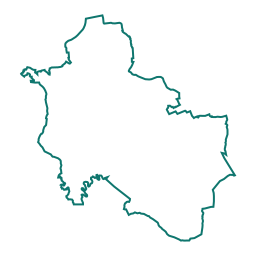 Adamus, Mures, Romania
{"feature_id": "2599482B10213033465232", "entity_name": "Adamus", "entity_type": "district", "adm_level": 2, "iso_a3": "ROU", "parent_name": "Romania", "parent_adm1": "Mures", "projection": "orthographic", "projection_center": [24.206, 46.308], "detail": "fine", "context": "isolated", "style": "outline", "palette": "teal", "viewbox_px": 256, "rotation_deg": 0, "n_neighbors": 0, "source": "geoboundaries", "source_scale": "gbopen_adm2", "svg_char_len": 5665}
<svg xmlns="http://www.w3.org/2000/svg" viewBox="0 0 256 256"><path d="M234.9,175.3L224.3,158.1L221.8,152.9L224.5,153.5L226.1,154.7L225.7,152.9L225.7,152.2L225.3,150.8L224.9,150.2L224.8,149.3L224.9,148.8L224.8,148.3L225.3,146.9L225.2,146.2L225.6,145.4L225.8,143.8L225.4,142.6L225.8,141.9L225.9,140.6L225.8,139.6L227.5,134.4L227.5,130.5L227.4,129.2L226.7,127.0L227.2,125.8L227.3,125.1L226.7,124.4L225.7,123.8L226.2,123.0L226.3,121.6L227.2,119.9L227.2,119.3L226.2,115.7L222.0,116.9L220.4,117.0L217.5,116.7L215.4,117.1L211.9,117.0L211.7,116.3L210.8,116.6L210.0,116.1L209.5,115.2L209.3,114.3L205.1,115.9L199.8,115.8L198.7,116.1L198.1,116.5L198.5,117.1L198.2,117.4L197.6,116.6L197.2,116.9L197.0,116.5L194.4,117.6L193.9,118.0L192.0,115.8L190.2,111.2L186.9,112.5L185.5,110.8L184.9,110.8L177.4,113.9L175.6,111.4L169.2,114.1L166.8,109.6L167.5,108.2L168.1,107.8L168.3,106.9L168.2,105.8L169.9,105.7L171.9,107.2L172.3,107.2L172.8,106.9L173.6,108.0L175.3,106.8L175.8,106.7L175.9,107.0L179.9,104.8L179.1,103.7L177.4,99.9L176.6,99.1L177.5,98.7L179.5,98.4L179.2,96.3L179.2,93.0L175.3,90.6L173.1,89.6L170.7,89.7L167.4,87.8L166.7,87.0L165.9,85.4L165.6,84.6L163.9,81.5L162.9,78.4L161.3,77.2L160.2,76.9L157.0,77.0L151.4,79.2L149.2,79.5L145.3,79.2L138.3,76.4L135.8,74.8L134.2,74.9L132.4,74.3L130.9,72.4L128.9,71.4L128.8,70.9L129.6,69.1L131.1,67.1L132.2,65.0L133.4,61.9L131.9,61.8L131.8,58.5L133.3,58.2L132.7,48.0L132.5,47.7L132.1,47.6L131.8,46.5L131.4,46.1L131.1,44.5L131.3,44.4L130.8,42.7L130.9,40.6L130.1,39.0L130.5,38.7L129.7,36.7L129.4,36.4L128.8,36.7L125.5,33.6L124.8,33.4L122.7,31.8L122.3,30.7L122.8,30.5L121.9,27.0L121.9,26.0L121.6,24.3L121.3,23.7L120.4,23.1L119.4,22.8L115.0,23.4L112.6,23.3L111.0,22.8L104.2,23.6L103.9,23.4L103.6,22.9L103.1,18.0L102.4,15.4L85.9,18.7L85.5,22.7L84.9,25.2L83.5,28.4L82.7,29.6L77.5,35.3L75.6,37.0L71.4,39.7L68.3,40.8L66.5,42.2L65.5,43.4L65.3,44.3L65.3,46.4L65.4,46.9L66.1,47.5L66.4,48.2L66.3,49.6L66.8,52.6L68.6,52.5L69.0,57.7L68.4,57.8L68.8,59.6L70.9,62.5L69.8,63.6L69.0,63.4L66.1,61.6L65.1,63.3L62.3,65.5L62.4,66.2L62.1,66.4L60.6,66.9L57.9,67.3L51.7,67.5L49.7,68.4L49.7,69.3L49.1,70.6L49.6,71.9L49.8,73.2L49.6,74.6L48.7,74.3L47.5,72.7L44.8,70.7L44.6,69.9L41.5,70.6L40.9,71.6L40.5,71.6L40.0,71.1L38.3,71.5L37.1,72.2L37.3,74.2L36.3,73.2L35.1,72.5L35.4,69.9L33.4,69.8L32.0,69.1L30.1,67.8L27.3,67.2L26.3,69.5L25.3,69.2L25.0,69.3L25.2,69.5L24.5,70.4L23.9,70.1L23.5,70.3L23.9,71.2L23.3,71.5L23.5,72.1L23.3,72.6L22.6,72.5L22.0,73.2L21.6,73.2L21.1,73.8L21.6,74.5L24.2,76.6L24.6,75.8L27.2,74.7L27.4,73.3L27.7,73.2L29.3,73.8L30.0,74.5L29.8,76.0L30.4,76.7L31.7,76.7L31.6,78.0L32.1,78.3L32.7,79.1L34.0,80.2L33.9,81.0L30.8,80.8L31.0,82.1L35.0,82.6L39.1,82.5L39.8,84.4L42.6,86.7L43.9,88.2L45.2,90.5L46.3,93.3L46.4,94.3L45.9,96.1L45.9,98.2L45.4,99.7L45.7,100.3L45.9,102.1L47.4,108.2L47.1,111.0L47.7,114.1L47.1,114.8L46.5,116.2L46.1,117.6L46.0,118.4L46.8,118.9L46.1,125.0L44.2,127.1L43.2,130.3L43.2,131.7L42.5,133.1L41.8,133.8L41.3,133.8L40.4,134.9L39.4,136.9L38.6,139.1L38.6,140.8L38.1,142.1L39.8,144.2L40.6,145.5L42.5,147.4L44.6,151.4L50.8,154.4L52.3,156.4L52.7,156.7L54.0,156.8L58.1,158.3L59.8,159.6L60.6,160.6L60.8,161.8L60.8,163.6L61.4,165.2L60.5,168.3L60.7,169.3L61.0,169.9L61.4,173.3L60.4,173.7L59.1,174.9L58.7,175.6L58.2,177.5L59.6,177.5L60.2,176.9L60.4,177.3L61.1,177.5L61.6,178.1L61.5,178.5L61.1,178.7L61.5,180.0L61.8,180.1L61.8,180.7L63.1,181.8L63.8,182.9L64.7,182.9L65.1,183.5L64.4,185.0L63.9,185.5L63.7,185.3L63.9,184.4L61.1,184.7L60.9,184.9L61.7,185.2L61.2,187.4L61.7,187.7L61.8,188.1L62.0,187.9L62.3,188.4L62.8,188.4L63.1,188.9L63.6,189.0L64.1,189.8L66.1,189.5L65.9,189.3L65.9,189.0L66.2,188.8L66.5,189.0L66.8,188.3L67.4,188.4L67.7,187.6L68.0,187.4L68.5,187.7L69.3,191.4L68.5,193.4L68.5,193.9L67.2,195.7L66.3,196.2L66.6,197.5L68.0,198.8L68.3,199.5L68.5,199.5L69.9,199.3L72.1,199.6L72.9,200.7L72.8,201.1L72.9,202.5L73.4,202.8L73.8,204.4L83.0,204.4L83.0,202.9L81.6,199.6L81.6,198.3L82.4,197.1L82.2,196.3L81.7,195.4L81.6,194.8L82.1,194.5L83.2,194.6L86.0,196.5L86.8,196.5L87.1,196.1L87.1,195.2L86.8,194.7L85.2,193.2L84.3,191.4L81.8,189.5L81.7,189.0L81.7,188.6L82.1,188.1L82.9,188.2L83.5,188.6L84.5,189.8L85.4,190.1L86.2,189.0L86.2,188.5L85.2,186.1L85.0,185.2L83.8,183.9L83.7,183.2L84.0,182.4L84.3,182.1L85.7,181.8L87.5,182.1L88.1,182.9L88.0,185.5L88.1,186.1L88.4,186.5L88.7,186.6L89.6,186.1L90.6,183.7L91.9,183.2L92.1,182.9L92.4,181.8L92.3,181.1L91.9,180.2L91.0,179.3L91.0,177.8L91.2,177.5L92.5,177.2L92.8,176.5L93.6,176.7L94.6,177.9L95.3,177.9L96.4,176.9L96.5,175.0L97.2,174.8L97.5,175.1L97.6,175.5L97.2,178.6L97.5,179.1L98.6,179.8L99.2,179.7L99.4,179.2L99.0,176.7L99.2,175.9L99.6,175.5L101.2,175.6L101.6,176.0L102.9,178.7L103.3,179.0L103.7,179.1L104.3,178.8L104.7,178.1L107.5,177.1L106.6,178.3L105.9,179.1L114.1,186.5L130.0,198.9L129.8,200.4L129.1,201.9L127.4,201.7L126.6,202.0L125.6,203.1L125.0,203.4L124.4,205.2L124.5,206.9L123.9,209.1L124.7,209.4L126.1,209.4L128.8,214.9L130.9,213.8L133.3,213.4L134.9,212.4L137.4,213.3L139.7,212.8L141.0,213.6L143.9,213.9L147.8,216.0L148.9,216.1L150.1,217.5L152.9,219.1L157.7,222.6L158.1,223.4L158.6,225.2L159.4,226.4L161.4,227.9L162.3,229.1L163.5,229.9L165.7,231.7L167.2,234.2L169.1,235.7L174.3,237.3L179.2,239.5L181.0,240.6L182.1,240.3L184.0,240.6L189.3,240.5L190.4,238.6L194.4,238.1L201.4,234.3L202.4,227.5L202.6,224.9L202.4,223.6L203.0,221.0L202.3,218.2L202.6,217.1L202.3,216.3L202.6,215.8L202.5,215.2L203.0,214.6L203.3,213.3L203.3,212.9L202.2,211.4L202.0,210.9L202.4,209.9L202.5,208.8L204.9,208.5L211.0,206.9L213.4,206.8L213.9,201.4L213.9,196.2L213.7,193.0L212.8,189.8L219.9,181.1L224.0,179.0L227.7,176.0L229.9,174.8L232.8,174.9L234.0,175.6L234.9,175.3Z" fill="none" stroke="#0f766e" stroke-width="2"/></svg>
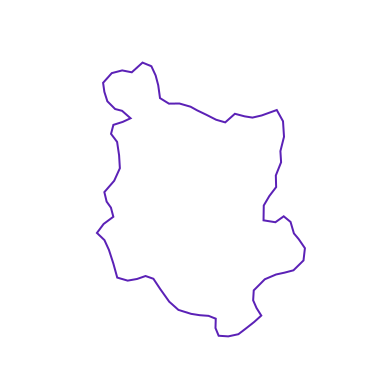 Bandeira do Sul, Minas Gerais, Brazil, rotated 209°
{"feature_id": "56859067B38581896750918", "entity_name": "Bandeira do Sul", "entity_type": "district", "adm_level": 2, "iso_a3": "BRA", "parent_name": "Brazil", "parent_adm1": "Minas Gerais", "projection": "equal_earth", "projection_center": [-46.384, -21.726], "detail": "fine", "context": "isolated", "style": "outline", "palette": "violet", "viewbox_px": 384, "rotation_deg": 209, "n_neighbors": 0, "source": "geoboundaries", "source_scale": "gbopen_adm2", "svg_char_len": 1149}
<svg xmlns="http://www.w3.org/2000/svg" viewBox="0 0 384 384"><g transform="rotate(209 192 192)"><path d="M215.9,80.9L205.3,83.3L197.9,89.3L191.9,96.0L183.7,97.4L172.7,91.7L158.7,85.0L146.7,82.3L133.7,85.0L125.5,88.0L117.5,91.7L109.8,92.7L105.5,84.4L99.0,79.2L90.3,83.3L82.5,90.1L78.8,98.5L74.6,108.5L71.5,117.5L79.3,121.8L86.0,126.9L90.3,135.9L86.0,151.0L78.5,160.6L72.0,166.3L65.3,172.7L61.3,186.2L66.0,197.6L75.8,202.5L82.8,205.2L91.3,213.6L100.0,215.2L104.4,206.0L115.7,201.9L122.7,215.0L122.4,226.0L120.8,237.1L126.7,247.1L128.5,261.2L134.5,270.6L138.3,284.9L146.7,298.0L157.6,304.8L168.2,292.7L175.2,286.4L182.6,283.7L192.4,281.2L196.7,269.0L205.9,266.9L216.9,266.5L227.1,265.9L234.6,265.9L245.9,263.3L255.0,258.1L265.5,258.6L273.3,269.0L280.3,276.3L288.5,282.3L298.0,281.2L302.7,267.5L312.0,264.5L319.8,257.1L322.7,244.4L317.2,237.1L310.0,230.3L299.5,227.3L292.5,229.1L281.5,226.7L286.6,219.7L293.3,212.6L291.0,203.6L281.8,199.5L273.6,188.8L266.6,177.8L265.5,164.1L268.6,149.4L262.0,142.2L255.3,139.0L248.8,132.2L253.8,121.2L255.3,110.1L245.3,107.5L236.6,101.1L226.1,91.3L215.9,80.9Z" fill="none" stroke="#5b21b6" stroke-width="2"/></g></svg>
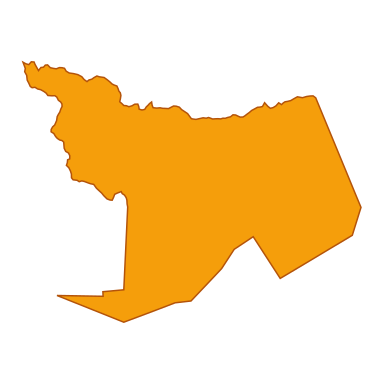 Santa Cruz dos Milagres, Piauí, Brazil
{"feature_id": "56859067B5248351450289", "entity_name": "Santa Cruz dos Milagres", "entity_type": "district", "adm_level": 2, "iso_a3": "BRA", "parent_name": "Brazil", "parent_adm1": "Piauí", "projection": "albers", "projection_center": [-41.95, -5.915], "detail": "fine", "context": "isolated", "style": "filled", "palette": "amber", "viewbox_px": 384, "rotation_deg": 0, "n_neighbors": 0, "source": "geoboundaries", "source_scale": "gbopen_adm2", "svg_char_len": 2547}
<svg xmlns="http://www.w3.org/2000/svg" viewBox="0 0 384 384"><path d="M352.3,235.3L354.1,229.5L359.2,213.1L361.0,207.4L355.7,194.7L348.0,176.0L315.7,97.8L313.1,95.9L310.1,96.0L306.6,96.5L302.5,97.7L297.4,96.8L294.3,98.5L290.7,100.6L287.5,101.4L285.0,101.8L283.2,103.0L281.5,104.6L278.7,102.8L275.9,105.9L273.1,107.6L270.4,108.3L267.9,106.4L264.6,102.7L262.5,106.5L260.1,107.1L257.5,107.3L254.2,109.1L251.6,110.5L249.3,112.5L246.7,114.4L244.8,115.9L243.0,117.0L240.2,117.1L237.7,116.0L235.7,115.0L233.0,114.8L230.5,116.8L227.5,117.5L225.3,118.3L222.9,118.2L220.7,118.9L217.9,118.7L215.3,118.8L212.6,119.0L210.6,118.2L208.5,117.5L206.3,118.2L203.1,117.8L199.1,118.7L196.0,119.4L193.6,119.1L191.4,118.7L189.5,116.2L187.6,113.6L184.6,111.6L181.6,109.6L179.4,107.2L176.3,106.2L173.6,106.0L171.6,107.0L168.5,108.6L165.2,108.4L162.5,108.3L160.1,107.8L156.7,108.1L153.1,107.7L152.1,105.1L151.6,102.0L149.5,103.6L148.0,105.3L146.3,106.9L144.7,109.4L142.0,110.0L139.2,109.2L138.7,106.3L137.8,104.1L134.7,104.2L132.0,105.8L128.9,106.7L126.3,105.7L123.8,105.5L122.1,103.8L119.7,101.7L120.4,98.8L120.9,95.4L120.3,92.8L118.9,91.1L118.1,88.7L116.9,86.0L114.3,85.1L112.1,84.0L109.9,81.9L106.9,79.5L104.1,77.5L99.3,76.8L96.9,76.0L94.0,77.6L91.8,79.2L88.9,80.0L87.0,81.6L84.2,79.6L81.8,76.7L77.8,74.6L73.5,73.6L69.2,73.0L66.2,71.2L64.5,68.3L62.0,67.7L59.4,67.6L56.3,68.8L53.5,68.4L50.3,67.7L47.6,64.9L45.3,65.1L43.5,67.2L40.9,67.5L38.5,70.6L36.1,66.3L34.9,64.1L34.1,62.0L31.3,61.8L28.8,64.6L25.9,63.8L23.0,62.2L25.3,68.4L24.7,71.7L26.7,75.4L27.2,80.1L28.8,83.2L30.3,86.5L32.1,87.7L35.0,87.3L37.7,89.0L40.7,89.7L43.9,91.5L46.1,93.1L47.9,95.5L51.8,95.8L54.9,95.7L56.8,97.1L58.4,100.3L60.7,102.0L61.9,103.9L62.1,106.4L60.8,109.1L59.8,112.1L58.4,114.3L57.2,116.6L56.6,120.6L54.7,125.0L52.6,126.9L51.2,129.4L51.1,131.8L53.8,133.5L55.6,136.5L57.3,138.4L59.7,140.0L62.1,140.6L63.7,142.1L63.9,144.7L64.2,148.3L65.7,151.4L68.5,153.0L69.8,155.8L69.7,158.9L67.6,159.8L67.3,162.8L66.4,165.4L68.8,167.7L70.4,170.9L71.4,174.0L71.5,177.8L73.1,179.8L77.1,180.3L79.2,181.7L81.8,180.9L84.4,181.5L87.6,182.7L90.4,183.7L93.7,184.4L96.5,188.3L99.3,190.9L101.7,193.1L103.8,195.7L107.0,198.9L109.9,200.0L112.2,200.2L113.5,197.5L114.7,194.3L117.5,193.0L121.2,191.6L122.2,193.6L124.5,195.1L126.2,197.7L126.9,200.2L127.1,204.0L127.7,207.0L123.8,289.8L102.9,291.7L103.1,296.3L57.0,295.5L123.8,322.2L127.5,320.8L155.5,310.3L175.1,302.8L191.0,301.0L214.7,276.0L221.7,268.5L234.2,249.3L253.2,236.7L280.2,278.4L285.3,275.4L352.3,235.3Z" fill="#f59e0b" stroke="#b45309" stroke-width="1.5"/></svg>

(WORK REQUIRED) Extract each line of the records that contains the string "source", treating uppercase and lowercase letters as distinct.

(TASK OUTPUT)
{"feature_id": "2599482B10213033465232", "entity_name": "Adamus", "entity_type": "district", "adm_level": 2, "iso_a3": "ROU", "parent_name": "Romania", "parent_adm1": "Mures", "projection": "orthographic", "projection_center": [24.206, 46.308], "detail": "fine", "context": "isolated", "style": "outline", "palette": "teal", "viewbox_px": 256, "rotation_deg": 0, "n_neighbors": 0, "source": "geoboundaries", "source_scale": "gbopen_adm2", "svg_char_len": 5665}
{"feature_id": "56859067B38581896750918", "entity_name": "Bandeira do Sul", "entity_type": "district", "adm_level": 2, "iso_a3": "BRA", "parent_name": "Brazil", "parent_adm1": "Minas Gerais", "projection": "equal_earth", "projection_center": [-46.384, -21.726], "detail": "fine", "context": "isolated", "style": "outline", "palette": "violet", "viewbox_px": 384, "rotation_deg": 209, "n_neighbors": 0, "source": "geoboundaries", "source_scale": "gbopen_adm2", "svg_char_len": 1149}
{"feature_id": "56859067B5248351450289", "entity_name": "Santa Cruz dos Milagres", "entity_type": "district", "adm_level": 2, "iso_a3": "BRA", "parent_name": "Brazil", "parent_adm1": "Piauí", "projection": "albers", "projection_center": [-41.95, -5.915], "detail": "fine", "context": "isolated", "style": "filled", "palette": "amber", "viewbox_px": 384, "rotation_deg": 0, "n_neighbors": 0, "source": "geoboundaries", "source_scale": "gbopen_adm2", "svg_char_len": 2547}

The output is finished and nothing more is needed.